When focusing on the performance of hexinspector, I realised that one of the performance bottlenecks was probably the loading single bytes individually and comparing them, instead of working a word at a time.
For performance reasons the C versions of memcmp in glibc performes based on word at a time, although usually the assembly based versions are used.
Complicating matters is the inability of some architectures to fetch words non-aligned with the platform word size. In glibc when both pointers are not word aligned, this is overcome by aligning one of the pointers to word aligned and shifting the other pointer data (see memcmp_not_common_alignment).
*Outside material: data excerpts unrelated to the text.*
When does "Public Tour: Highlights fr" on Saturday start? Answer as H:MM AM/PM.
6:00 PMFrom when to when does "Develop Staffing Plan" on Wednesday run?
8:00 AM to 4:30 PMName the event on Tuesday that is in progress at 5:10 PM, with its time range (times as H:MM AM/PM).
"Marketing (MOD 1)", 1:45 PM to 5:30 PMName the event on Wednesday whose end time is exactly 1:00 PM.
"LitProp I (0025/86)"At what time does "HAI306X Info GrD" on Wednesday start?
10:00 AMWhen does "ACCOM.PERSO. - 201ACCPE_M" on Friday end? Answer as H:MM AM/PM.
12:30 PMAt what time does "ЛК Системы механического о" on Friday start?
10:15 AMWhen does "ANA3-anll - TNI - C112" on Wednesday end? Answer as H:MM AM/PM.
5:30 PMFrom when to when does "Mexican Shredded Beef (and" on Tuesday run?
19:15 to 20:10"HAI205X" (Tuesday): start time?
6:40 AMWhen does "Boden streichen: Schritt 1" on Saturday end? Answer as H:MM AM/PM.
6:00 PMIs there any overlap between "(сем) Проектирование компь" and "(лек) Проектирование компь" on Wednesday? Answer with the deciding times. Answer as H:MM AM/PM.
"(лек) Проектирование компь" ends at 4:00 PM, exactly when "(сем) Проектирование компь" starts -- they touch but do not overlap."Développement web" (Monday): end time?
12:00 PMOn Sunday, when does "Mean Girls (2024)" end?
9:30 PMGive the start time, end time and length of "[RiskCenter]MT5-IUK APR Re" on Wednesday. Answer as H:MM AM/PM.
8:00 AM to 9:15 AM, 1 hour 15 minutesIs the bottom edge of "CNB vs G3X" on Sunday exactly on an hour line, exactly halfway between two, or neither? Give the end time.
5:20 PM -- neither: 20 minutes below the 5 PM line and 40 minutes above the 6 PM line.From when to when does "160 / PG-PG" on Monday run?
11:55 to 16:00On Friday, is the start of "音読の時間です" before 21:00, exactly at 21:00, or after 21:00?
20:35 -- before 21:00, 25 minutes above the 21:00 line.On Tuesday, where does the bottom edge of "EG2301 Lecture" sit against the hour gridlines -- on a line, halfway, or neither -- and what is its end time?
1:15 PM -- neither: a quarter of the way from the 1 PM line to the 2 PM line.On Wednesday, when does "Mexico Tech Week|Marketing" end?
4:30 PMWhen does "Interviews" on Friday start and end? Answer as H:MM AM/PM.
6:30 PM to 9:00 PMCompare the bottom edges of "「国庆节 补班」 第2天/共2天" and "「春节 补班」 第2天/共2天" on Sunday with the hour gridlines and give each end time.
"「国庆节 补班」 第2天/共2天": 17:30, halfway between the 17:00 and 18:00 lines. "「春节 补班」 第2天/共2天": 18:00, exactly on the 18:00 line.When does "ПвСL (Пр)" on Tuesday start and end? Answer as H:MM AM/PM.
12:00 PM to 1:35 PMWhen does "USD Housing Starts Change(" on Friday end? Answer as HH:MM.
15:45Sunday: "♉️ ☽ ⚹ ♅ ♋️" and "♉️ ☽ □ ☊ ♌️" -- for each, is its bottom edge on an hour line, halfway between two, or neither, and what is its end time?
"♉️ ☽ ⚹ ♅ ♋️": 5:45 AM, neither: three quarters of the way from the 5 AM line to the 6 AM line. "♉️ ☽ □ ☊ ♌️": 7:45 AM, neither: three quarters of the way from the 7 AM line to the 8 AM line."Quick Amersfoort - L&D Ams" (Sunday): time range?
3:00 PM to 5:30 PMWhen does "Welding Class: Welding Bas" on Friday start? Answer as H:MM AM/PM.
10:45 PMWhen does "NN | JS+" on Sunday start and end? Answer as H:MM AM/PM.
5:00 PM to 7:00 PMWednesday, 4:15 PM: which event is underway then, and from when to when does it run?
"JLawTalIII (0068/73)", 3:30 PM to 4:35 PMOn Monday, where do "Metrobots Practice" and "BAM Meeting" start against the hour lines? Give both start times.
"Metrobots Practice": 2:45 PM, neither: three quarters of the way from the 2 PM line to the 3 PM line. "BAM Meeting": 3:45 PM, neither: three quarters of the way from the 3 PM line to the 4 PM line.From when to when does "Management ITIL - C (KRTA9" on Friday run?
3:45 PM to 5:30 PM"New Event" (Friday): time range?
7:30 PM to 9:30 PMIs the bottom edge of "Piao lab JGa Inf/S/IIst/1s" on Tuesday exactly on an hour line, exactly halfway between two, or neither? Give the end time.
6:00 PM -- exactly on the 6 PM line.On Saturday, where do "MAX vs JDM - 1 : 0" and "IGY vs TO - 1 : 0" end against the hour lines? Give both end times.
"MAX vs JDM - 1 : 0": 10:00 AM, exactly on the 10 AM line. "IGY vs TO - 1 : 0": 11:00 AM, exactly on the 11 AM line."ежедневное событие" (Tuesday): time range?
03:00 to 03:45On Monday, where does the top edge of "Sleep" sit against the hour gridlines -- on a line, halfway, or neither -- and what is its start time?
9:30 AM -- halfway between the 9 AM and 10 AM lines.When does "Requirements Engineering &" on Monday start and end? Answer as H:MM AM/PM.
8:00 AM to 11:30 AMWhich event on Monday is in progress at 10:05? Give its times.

As hexinspector is currently/unfortunatly aimed at x86 architectures which supports fetching words non-aligned, it is not a high priority of mine to implement the non-aligned version.
By moving from byte based to word based (see commit id b0049cc3363fb8de88fd5f26debf9701633d2e87), the simple diff algorithm performance improved from 600mb/sec to 800mb/sec (when running on an 2 core Intel and the files are both in the cache).
Word-based finding two bytes the same
We realised that the while loop while the data is different could be implemented word-based instead of byte-based by using the Zero in Word technique discussed in Bit hacks by Sean Eron Anderson, which is a document well worth a read for any programmer.
The commit bb6c8298b95bd5650794c1790fc17e4751df358d implements this, basically as below
value = (*srcword) ^ (*dstptr);
if (((value - 0x01010101UL) & (~value) & 0x80808080UL) != 0) printf("Different");
Using this the performance of the finding two bytes the same increased on a dual core from 600mb/sec to 800mb/sec effectively the same as the compare performance.
One problem I noted, was that adding more CPU’s to the diff algorithm when the file was not in cache slowed it down. Question is, what’s the optimal way to access the same file using two or more cores?